博報堂DYMPが生成AIで物体検出技術を開発
博報堂DYメディアパートナーズの研究開発プロジェクトAaaS Tech Labは、ルームクリップ株式会社との共同研究により、大規模言語モデルを活用した画像中の任意の物体検出ソリューションを開発した。このソリューションでは、Meta社のSegment Anything Modelと近年注目されているLLM(Large Language Model:大規模言語モデル)を活用することで、自然言語による柔軟なチューニングが可能となり、高精度な物体検出を実現している。
従来の物体検出モデル開発には、目的に応じた大量の画像データと長時間の追加学習が必要であり、各プラットフォームのAPIを用いた開発ではモデルの柔軟な調整が困難という課題があった。本プロジェクトでは、LLMによるプロンプトを用いた物体検出フローを構築し、限られた計算リソースでも高速に動作し、カテゴリーの意味合いに応じて段階的に物体検出できるという特徴を持つ。

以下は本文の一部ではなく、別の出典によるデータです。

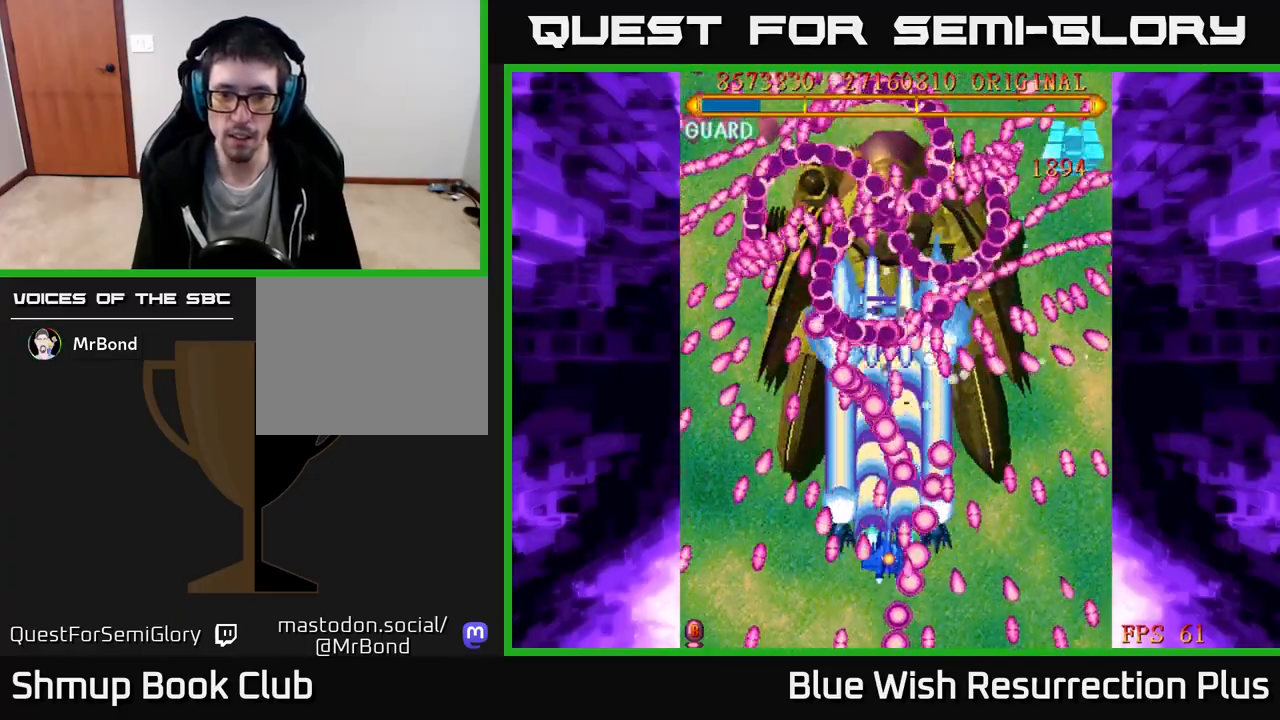
{"buttons": ["A", "DPAD_UP"], "right_stick": "center", "events": [[100, "DPAD_LEFT", "down"], [233, "DPAD_LEFT", "up"], [283, "DPAD_LEFT", "down"], [350, "DPAD_UP", "down"], [433, "DPAD_LEFT", "up"]]}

本ソリューションを活用した新機能は、ルームクリップのサービスにおいて2024年4月から段階的に導入されている。ユーザーが投稿した写真を自動で画像解析し、アイテムを特定してECサイトのURLリンクをカード形式で表示することで、閲覧ユーザーの利便性向上に寄与している。
今回の取り組みで得られた知見は、TV番組やCM、各種コンテンツ内の商品検出ソリューションへの適用や、博報堂DYグループが推進する広告メディアビジネスの次世代型モデルAaaSとして提供するTV広告やデジタル広告における各ソリューション群との連携による提供も行われる予定だ。
AaaSとは、博報堂DYメディアパートナーズが提唱する広告メディアビジネスのDXを果たす次世代型モデルであり、「広告枠の取引」によるビジネスから「広告効果の最大化」によるビジネスへの転換を見据えたものである。AaaS Tech Labは、従来の広告ビジネスやメディア・コンテンツを革新するために、テクノロジーの可能性を探求するプロジェクトとして位置づけられている。
博報堂DYメディアパートナーズは、今後も広告の効果最大化を可能にするさまざまなサービスを順次導入し、博報堂DYグループの各広告事業会社とともにメディアの広告価値の向上と広告主の事業目標の達成に貢献していく方針だ。